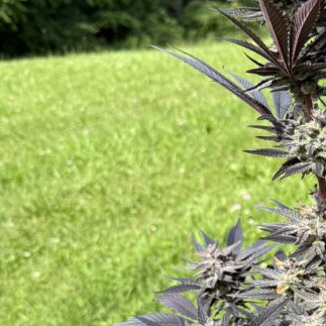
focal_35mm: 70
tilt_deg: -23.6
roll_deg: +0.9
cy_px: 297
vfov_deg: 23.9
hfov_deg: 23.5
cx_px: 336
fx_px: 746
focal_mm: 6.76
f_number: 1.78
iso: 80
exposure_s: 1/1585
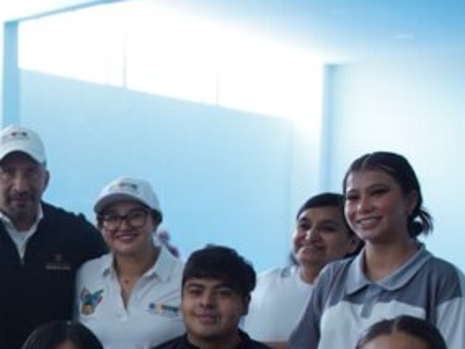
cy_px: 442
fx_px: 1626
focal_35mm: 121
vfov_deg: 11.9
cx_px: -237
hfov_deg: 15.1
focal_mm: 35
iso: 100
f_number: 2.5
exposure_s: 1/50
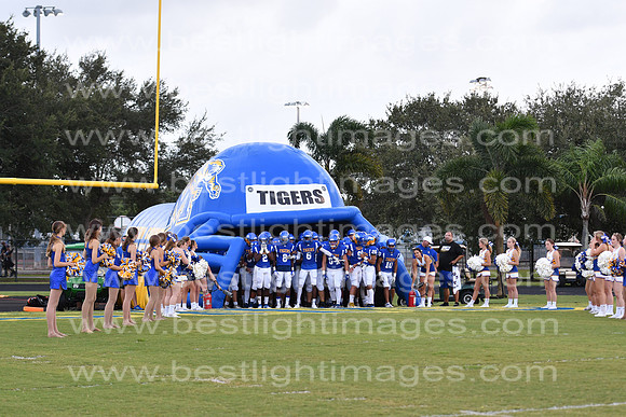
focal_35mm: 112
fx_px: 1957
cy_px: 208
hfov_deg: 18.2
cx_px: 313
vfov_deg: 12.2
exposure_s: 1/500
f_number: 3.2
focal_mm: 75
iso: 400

══════

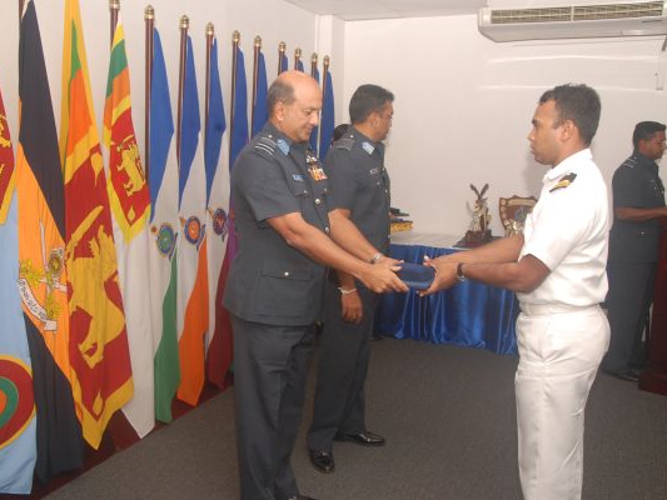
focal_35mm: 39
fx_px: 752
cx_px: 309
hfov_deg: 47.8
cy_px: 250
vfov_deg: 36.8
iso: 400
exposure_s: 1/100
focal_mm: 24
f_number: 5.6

══════

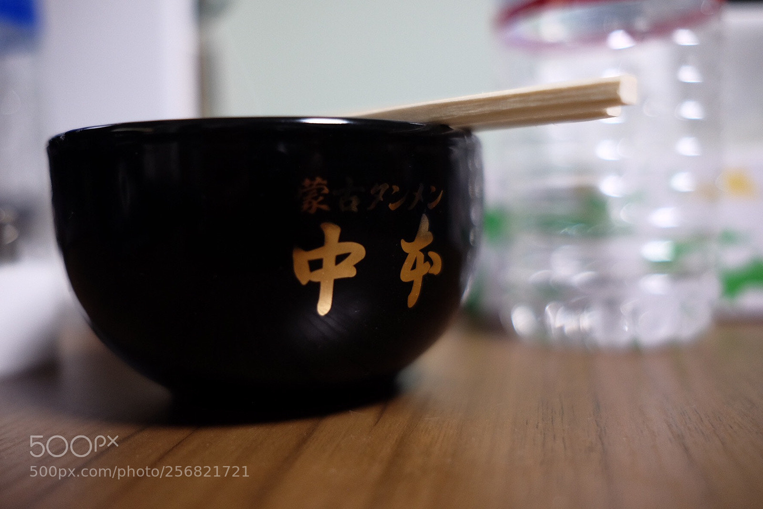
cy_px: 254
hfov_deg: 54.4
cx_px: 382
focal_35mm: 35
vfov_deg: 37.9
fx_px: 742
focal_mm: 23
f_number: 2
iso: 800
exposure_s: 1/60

══════

Your answer should be the exact lines above from the one containing "tilt_deg: -23.6" through the one containing "exposure_s: 1/500", with both end lines kept and the pictures removed, please.

## Answer box
tilt_deg: -23.6
roll_deg: +0.9
cy_px: 297
vfov_deg: 23.9
hfov_deg: 23.5
cx_px: 336
fx_px: 746
focal_mm: 6.76
f_number: 1.78
iso: 80
exposure_s: 1/1585
cy_px: 442
fx_px: 1626
focal_35mm: 121
vfov_deg: 11.9
cx_px: -237
hfov_deg: 15.1
focal_mm: 35
iso: 100
f_number: 2.5
exposure_s: 1/50
focal_35mm: 112
fx_px: 1957
cy_px: 208
hfov_deg: 18.2
cx_px: 313
vfov_deg: 12.2
exposure_s: 1/500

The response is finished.